Shrinking access to services under a limited legal status

December 2016

 

Syrian refugees in Jordan continue to face multiple protection challenges related to limited legal status, and this brief focuses on the impact on Syrian refugees, particularly their
ability to access services. Download the Protection Brief 2016

The consequences of the Syria conflict have continued to impact Jordan in 2016, with 655,404 Syrians registered with UNHCR as of 4 December 2016. Currently 141,000 Syrian refugees are registered as living in the formal camps of Zaatari, Azraq and Emirati Jordanian camp (EJC) and rely on the governmental and non-governmental actors to provide them with basic protection and services. The situation in the camps for Syrian refugees who have managed to enter Jordan between March and May 2016 is extremely difficult; there are over 13,000 who remain in the barb-wire

fenced area of Azraq camp (Village 5) without any possibility of leaving this confined area until they are screened out by the Jordanian authorities. This has proven to be a long, tedious and opaque process.

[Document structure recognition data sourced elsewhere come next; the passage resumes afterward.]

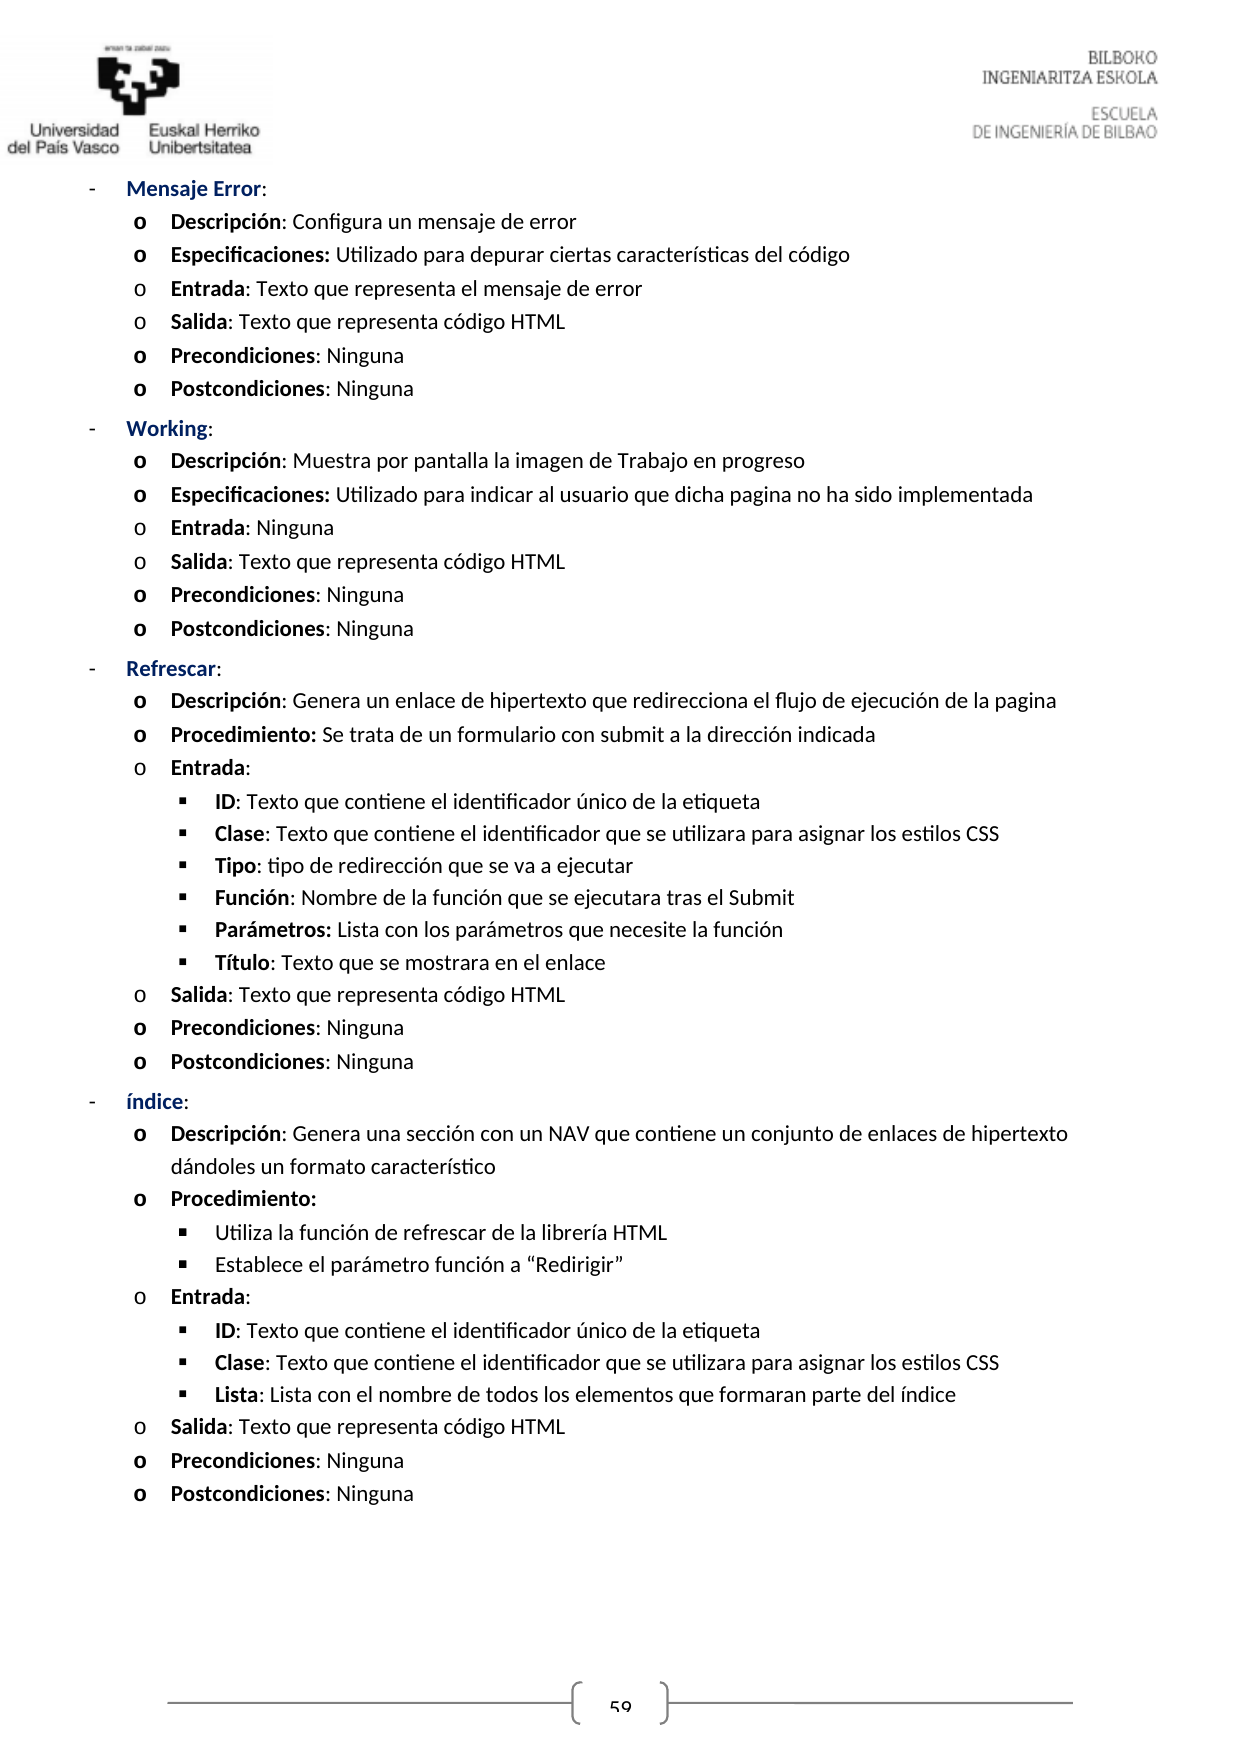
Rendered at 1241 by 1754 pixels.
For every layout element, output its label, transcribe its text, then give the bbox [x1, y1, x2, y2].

list Lista: Lista con el nombre de todos los elementos que formaran parte del índice [177, 1380, 1152, 1408]
list Refrescar: [89, 654, 1152, 682]
list ID: Texto que contiene el identificador único de la etiqueta [177, 1316, 1152, 1344]
list Working: [89, 414, 1152, 442]
list Tipo: tipo de redirección que se va a ejecutar [177, 851, 1152, 879]
list índice: [89, 1087, 1152, 1115]
list Utiliza la función de refrescar de la librería HTML [177, 1218, 1152, 1246]
list Procedimiento: [133, 1184, 1152, 1214]
list Entrada: Ninguna [133, 513, 1152, 543]
list Salida: Texto que representa código HTML [133, 307, 1152, 337]
list Postcondiciones: Ninguna [133, 374, 1152, 404]
list Precondiciones: Ninguna [133, 1446, 1152, 1475]
list Especificaciones: Utilizado para depurar ciertas características del código [133, 240, 1152, 269]
list Clase: Texto que contiene el identificador que se utilizara para asignar los estilos CSS [177, 819, 1152, 847]
list Clase: Texto que contiene el identificador que se utilizara para asignar los estilos CSS [177, 1348, 1152, 1376]
list Postcondiciones: Ninguna [133, 614, 1152, 643]
list Establece el parámetro función a “Redirigir” [177, 1250, 1152, 1278]
list Precondiciones: Ninguna [133, 341, 1152, 370]
list Procedimiento: Se trata de un formulario con submit a la dirección indicada [133, 720, 1152, 749]
list Salida: Texto que representa código HTML [133, 1412, 1152, 1442]
list Precondiciones: Ninguna [133, 1013, 1152, 1043]
list Parámetros: Lista con los parámetros que necesite la función [177, 916, 1152, 943]
list Descripción: Configura un mensaje de error [133, 207, 1152, 236]
list ID: Texto que contiene el identificador único de la etiqueta [177, 787, 1152, 815]
list Salida: Texto que representa código HTML [133, 980, 1152, 1009]
list Descripción: Muestra por pantalla la imagen de Trabajo en progreso [133, 446, 1152, 476]
list Función: Nombre de la función que se ejecutara tras el Submit [177, 883, 1152, 911]
picture [0, 28, 1184, 165]
list Entrada: Texto que representa el mensaje de error [133, 274, 1152, 303]
list Postcondiciones: Ninguna [133, 1047, 1152, 1076]
list Descripción: Genera una sección con un NAV que contiene un conjunto de enlaces de hipertexto dándoles un formato característico [133, 1119, 1152, 1180]
list Descripción: Genera un enlace de hipertexto que redirecciona el flujo de ejecución de la pagina [133, 686, 1152, 715]
list Entrada: [133, 753, 1152, 782]
list Precondiciones: Ninguna [133, 581, 1152, 610]
list Especificaciones: Utilizado para indicar al usuario que dicha pagina no ha sido implementada [133, 480, 1152, 509]
list Mensaje Error: [89, 108, 1152, 203]
list Salida: Texto que representa código HTML [133, 547, 1152, 576]
list Entrada: [133, 1282, 1152, 1312]
list Postcondiciones: Ninguna [133, 1479, 1152, 1509]
list Título: Texto que se mostrara en el enlace [177, 948, 1152, 976]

The situation is also precarious for the 515,000 registered Syrian refugees living in Jordanian host communities (outside of camps). A recent survey in the urban areas of Amman, Irbid and Mafraq found that 87% of Syrian refugee families were in debt, 10% removed children from school to save educational expenses, 6% put their children to work and 3% married off their
daughters

As of 7 December 2016, 34,467 Syrians had received a work permit against the annual plan of 50,000. Syrians now represent 10% of the total number of foreign workers which is a notable increase from the 2% before the London conference. Despite the positive efforts, the number of issued work permits is lower than expected mainly due to a largely unchanged legislative framework, continued complicated administrative procedures in most sectors as well as a variety of misconceptions among refugees and potential employers.